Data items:
____________________

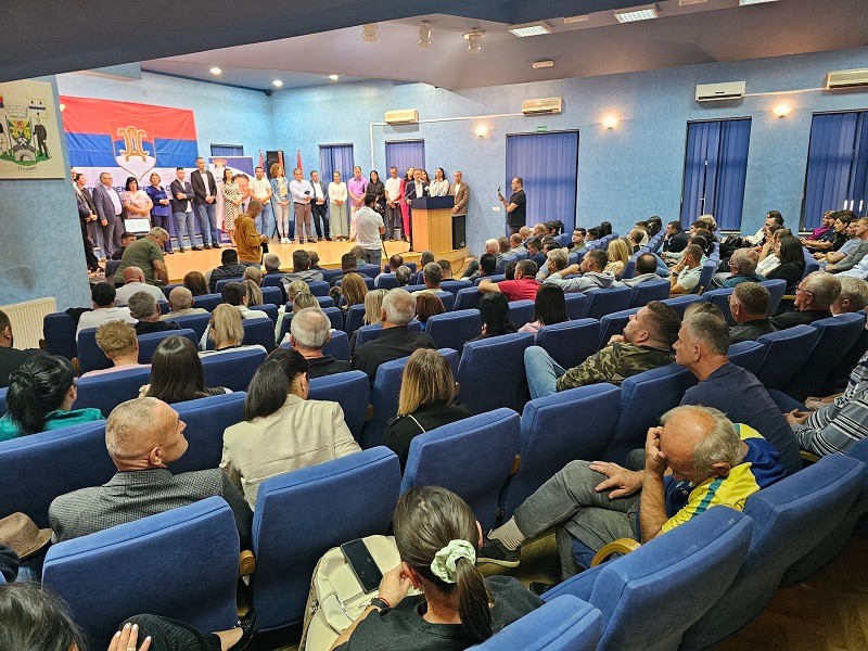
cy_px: 326
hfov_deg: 73.9
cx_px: 434
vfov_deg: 58.9
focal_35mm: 23
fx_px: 577
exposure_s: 1/100
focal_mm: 6.3
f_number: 1.7
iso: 800
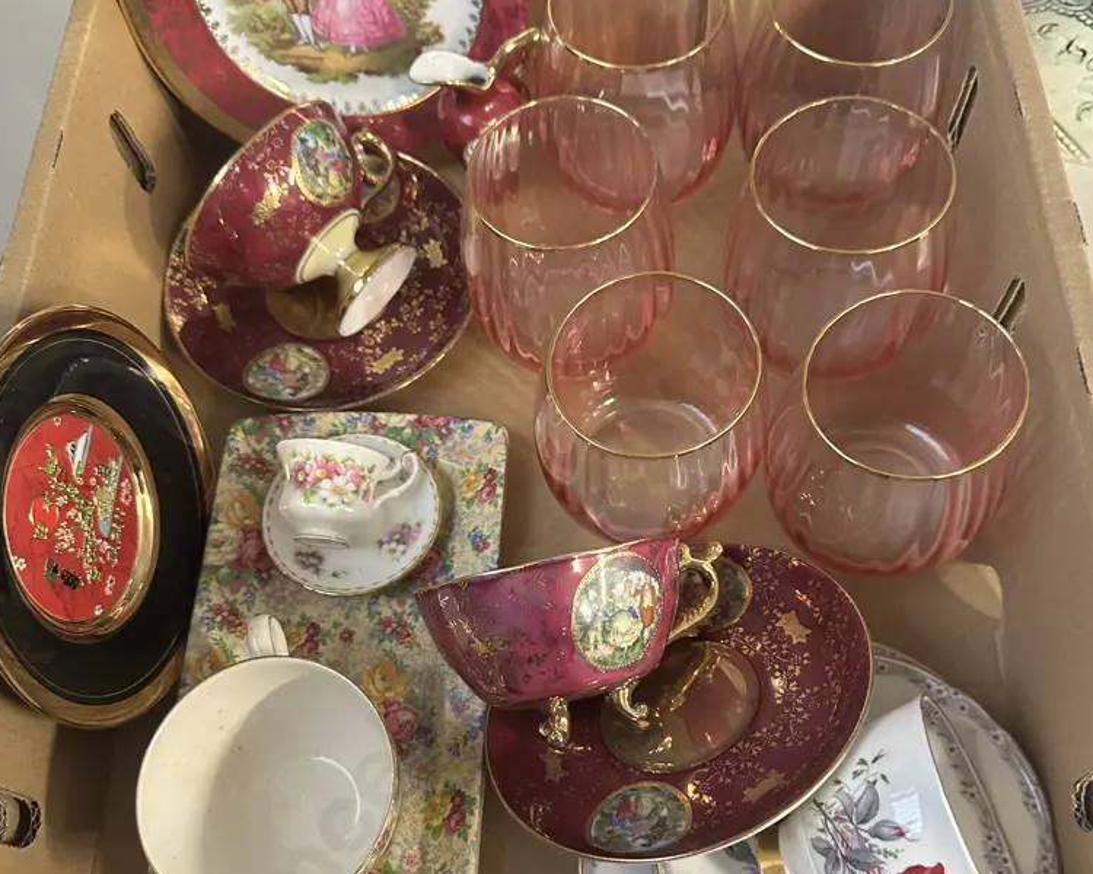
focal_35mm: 32
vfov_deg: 45.4
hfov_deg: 55.7
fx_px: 1035
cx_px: 555
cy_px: 545
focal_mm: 6.86
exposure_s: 1/50
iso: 500
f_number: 1.78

____________________

• WHAT THIS TASK INVOLVES:
Copy exactly the lines above, from the one containing "vfov_deg: 45.4" through the very last line.

• ANSWER TO THIS PROBLEM:
vfov_deg: 45.4
hfov_deg: 55.7
fx_px: 1035
cx_px: 555
cy_px: 545
focal_mm: 6.86
exposure_s: 1/50
iso: 500
f_number: 1.78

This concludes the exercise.